How Parents and Caregivers Can Support Early Math Development

What can parents and child care providers do to enhance young children’s math skills in order to help support their kindergarten readiness and the likelihood of future academic success? The good news is that worksheets and flashcards are not required! Instead, adults can start by noticing and pointing out to young children that math is everywhere. “Math talk” is the key. Engage children in conversations that weave math into daily life. 

        • Count everyday objects like the number of legs your pets have.
        • Compare sizes–which friend or family member is taller or shorter? 
        • Identify a pattern on a striped shirt–red, blue, red, blue; which color comes next? 
        • Ask what shapes a child can identify in a room: a door is a rectangle, a doorknob is a circle, a window might have panes that are squares or triangles, etc.  
        • Work together to measure a cup of rice or other ingredients while cooking dinner, or count scoops of ice cream for dessert. 

The more you start to talk about math, the more you, and the children, will see that it is in fact all around us.

There are helpful tools available that parents and child care providers can utilize to make math fun and engaging. Bedtime Math is a free app that combines reading and math into one experience. Every day, the app serves up a wacky, kid-friendly blurb for adults to read to children on topics like flamingos, pillow forts, and taco-copters. After each blurb, there are math questions to ask the kids at different levels of challenge: Wee Ones, Little Kids, and Big Kids. It takes just 5 or 10 minutes, and research shows that using Bedtime Math even twice a week can help kids make significant gains in their math achievement.
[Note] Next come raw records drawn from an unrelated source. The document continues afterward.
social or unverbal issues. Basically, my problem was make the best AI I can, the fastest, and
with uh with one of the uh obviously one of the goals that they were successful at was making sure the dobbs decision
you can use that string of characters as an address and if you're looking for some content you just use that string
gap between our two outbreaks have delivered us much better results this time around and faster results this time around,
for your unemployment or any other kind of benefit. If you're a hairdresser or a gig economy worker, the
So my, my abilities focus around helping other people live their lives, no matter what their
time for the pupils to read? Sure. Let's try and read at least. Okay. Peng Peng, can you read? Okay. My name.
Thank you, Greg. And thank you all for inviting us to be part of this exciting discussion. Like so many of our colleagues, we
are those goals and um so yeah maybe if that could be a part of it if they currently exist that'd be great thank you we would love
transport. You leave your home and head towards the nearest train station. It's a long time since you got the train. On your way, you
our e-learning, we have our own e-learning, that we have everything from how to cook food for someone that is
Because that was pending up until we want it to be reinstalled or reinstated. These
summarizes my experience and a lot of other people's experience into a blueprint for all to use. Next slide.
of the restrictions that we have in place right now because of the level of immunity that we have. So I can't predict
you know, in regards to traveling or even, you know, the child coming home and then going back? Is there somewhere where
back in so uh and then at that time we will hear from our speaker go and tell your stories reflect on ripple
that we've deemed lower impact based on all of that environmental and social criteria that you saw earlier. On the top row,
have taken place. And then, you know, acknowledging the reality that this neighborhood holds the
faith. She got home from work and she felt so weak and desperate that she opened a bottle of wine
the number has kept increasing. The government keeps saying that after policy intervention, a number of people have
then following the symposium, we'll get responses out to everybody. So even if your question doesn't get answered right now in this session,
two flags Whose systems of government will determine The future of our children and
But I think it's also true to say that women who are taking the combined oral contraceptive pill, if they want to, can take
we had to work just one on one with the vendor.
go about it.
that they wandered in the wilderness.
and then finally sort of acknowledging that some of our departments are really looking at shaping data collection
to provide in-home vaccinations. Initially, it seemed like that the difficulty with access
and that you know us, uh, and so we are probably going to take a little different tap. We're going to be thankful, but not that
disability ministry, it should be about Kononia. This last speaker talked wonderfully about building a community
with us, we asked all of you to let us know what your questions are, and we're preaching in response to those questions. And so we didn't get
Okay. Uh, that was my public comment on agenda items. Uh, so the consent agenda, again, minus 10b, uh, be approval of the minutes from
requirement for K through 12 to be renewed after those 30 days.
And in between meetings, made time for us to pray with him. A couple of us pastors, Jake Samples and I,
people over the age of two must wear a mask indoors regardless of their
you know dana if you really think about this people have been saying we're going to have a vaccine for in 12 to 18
Other highly regarded early math apps include: 

        • Khan Academy Kids 
        • PBS’ Peg + Cat
        • Kahoot! Numbers

All of these encourage mathematical thinking and can be great starting points for families and child care providers to have math conversations in enjoyable ways for kids.

Why Math Literacy Matters for Everyone

Some may argue that math is less relevant in a world where calculators, computers, and now artificial intelligence, are at our fingertips. However, as important and convenient as these tools are, humans still need to judge the accuracy of the information they provide. All of us, not just those in STEM careers, need basic math literacy to understand the world we live in–whether to determine if a sale at the grocery store represents real savings, how to negotiate a car or home purchase, or how to correctly calculate a tip. Let’s raise our next generation to be mathematically confident critical thinkers. It all starts with early math talk!